How the world's most popular foods have traveled all over the planet

From the grains in your breakfast cereal to the grapes in your wine, there’s a strong chance that the food you eat on a daily basis has its ancient origins thousands of miles away. A major new study, the collaborative effort of more than a dozen researchers around the world, suggests that countries rely on crops that originally came from other parts of the globe — and the interconnections among global food systems are only continuing to grow.

It’s well known that many foods popular in certain countries didn’t actually originate there but were in fact carried over by travelers or traders at some point. The tomato, for instance — which is commonly associated with Italy — actually originated in the Americas. And the same is true of the potato, which later became a staple in Ireland. But what’s been unclear up until this point is exactly how much moving around all of the world’s crops have done over the centuries and how heavily different countries now rely on foods that didn’t actually originate within their borders.

“These plants are actually some of the other organisms in the world that we’ve had the greatest connection to or relationship to over time,” said the new study’s lead author, Colin Khoury, a crop-diversity specialist at the International Center for Tropical Agriculture (CIAT), in Colombia, and a researcher at the Agriculture Department’s National Laboratory for Genetic Resources Preservation in Colorado. “The study is really about what is the geography, the origin, of plants that we have this deep relationship to.”

It’s an important question in a world where food security is increasingly threatened by the rapidly growing population and a variety of environmental challenges, particularly the effects of climate change. And by highlighting the interdependence of global food systems, the new study underscores the importance of protecting the diversity of crops grown all over the world.

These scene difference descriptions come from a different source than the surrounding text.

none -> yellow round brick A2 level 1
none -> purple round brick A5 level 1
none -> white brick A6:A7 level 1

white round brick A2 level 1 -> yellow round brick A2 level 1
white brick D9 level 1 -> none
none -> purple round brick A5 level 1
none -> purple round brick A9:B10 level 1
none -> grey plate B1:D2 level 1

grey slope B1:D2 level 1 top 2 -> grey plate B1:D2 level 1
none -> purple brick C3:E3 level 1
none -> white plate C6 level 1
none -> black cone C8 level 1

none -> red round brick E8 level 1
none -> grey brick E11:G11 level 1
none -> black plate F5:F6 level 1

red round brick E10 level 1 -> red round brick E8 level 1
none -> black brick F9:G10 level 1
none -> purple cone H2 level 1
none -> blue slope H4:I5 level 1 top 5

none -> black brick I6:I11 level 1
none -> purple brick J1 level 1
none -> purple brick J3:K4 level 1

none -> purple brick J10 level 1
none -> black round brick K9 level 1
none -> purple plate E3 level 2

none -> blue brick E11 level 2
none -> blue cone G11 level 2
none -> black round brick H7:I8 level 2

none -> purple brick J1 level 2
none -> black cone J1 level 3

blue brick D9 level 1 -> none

The research, which was published Tuesday in the journal Proceedings of the Royal Society B, analyzed more than 100 crops in 177 countries, using data from the U.N. Food and Agriculture Organization (FAO) on the foods that are supplied or produced in each location. The study aimed to compare the countries in which crops are currently eaten to the “primary regions of diversity” where they originated — these are essentially hubs where certain types of crops have typically been grown for thousands of years and have branched out into a diverse array of species, both wild and domesticated. Corn, for instance, comes from a diversity region in Central America but has since become a major food item all over the world.

The analysis found that, worldwide, about 69 percent of all food supplied and produced was “foreign” — it originated in other regions. Looking at data from the past 50 years, the researchers also found that these interconnections have increased significantly over the past decades, with a particular increase in the use of foreign crops in Africa, Central America, and parts of Asia and South America.

Altogether, every country included in the study relies on foreign crops to some extent, although the degree to which this is true differs somewhat from one nation to the next. North America, Australia, New Zealand, and certain regions of Africa, Europe and the Caribbean were among those areas found to rely the most heavily on foreign crops — probably because they are located relatively far from many of the diversity regions around the world where staple crops are produced. (In the United States, for instance, nearly 90 percent of the food supplied or produced may be considered foreign.)

On the other hand, countries that are closer to these diversity regions — which often coincide with developing nations — tended to have a higher percentage of native crops in their food supply. Some of the world’s primary regions of diversity that are home to the greatest number of popular crops include much of Asia, southeastern Europe and the Mediterranean, and tropical South America.

“The main finding really is that everybody’s connected to everywhere else to some degree or another,” Khoury said. Even the countries that maintain the lowest percentages of foreign plants in their food supplies still don’t eat a totally native diet. And taking note of this fact can provide some important insights into how we can best safeguard our food supply for the future.

The study’s major takeaway is the importance of protecting the diversity of crops all over the world, Khoury said, because food that originates in one place may one day become a staple in another. Experts believe that maintaining a wide array of genetically diverse plants, in particular, can help scientists breed more resilient types of crops in the future — ones that can be grown in many different places, withstand extreme climatic changes and resist disease. These are all factors that are becoming increasingly important in a world where habitat destruction, invasive species, climate change and other environmental threats continue to build.

In fact, world leaders have already begun to think about this issue and plan for the future. An international treaty adopted in 2001 essentially states that countries should share the benefits of their genetic research on crops, recognizing such information’s enormous importance to global food security.

Additionally, nations around the world have established seed banks, or safe places where seeds are stored both for research purposes and in case disaster — whether war or a cataclysmic weather event — should seriously damage a region’s crops. And on a remote archipelago in Norway, the Svalbard Global Seed Vault serves as an international seed bank where any nation can make a deposit of seeds to be safeguarded for future generations.

These kinds of steps should be an area of increasing focus in the coming decades, the research suggests. Not only is it clear that food supplies all over the world will be challenged by the social and environmental issues facing the plan — it’s increasingly apparent that global collaboration is the key to tackling these challenges.

“If we’re thinking long-term about our food supplies, and if we understand that we need genetic diversity as one of the main ways that we keep our food supplies resilient and strong — especially in terms of increasing problems like climate change — then we should be invested in working internationally and collaborating internationally to make sure that the resources are protected and also are accessible,” Khoury said. “That they are shared with each other.”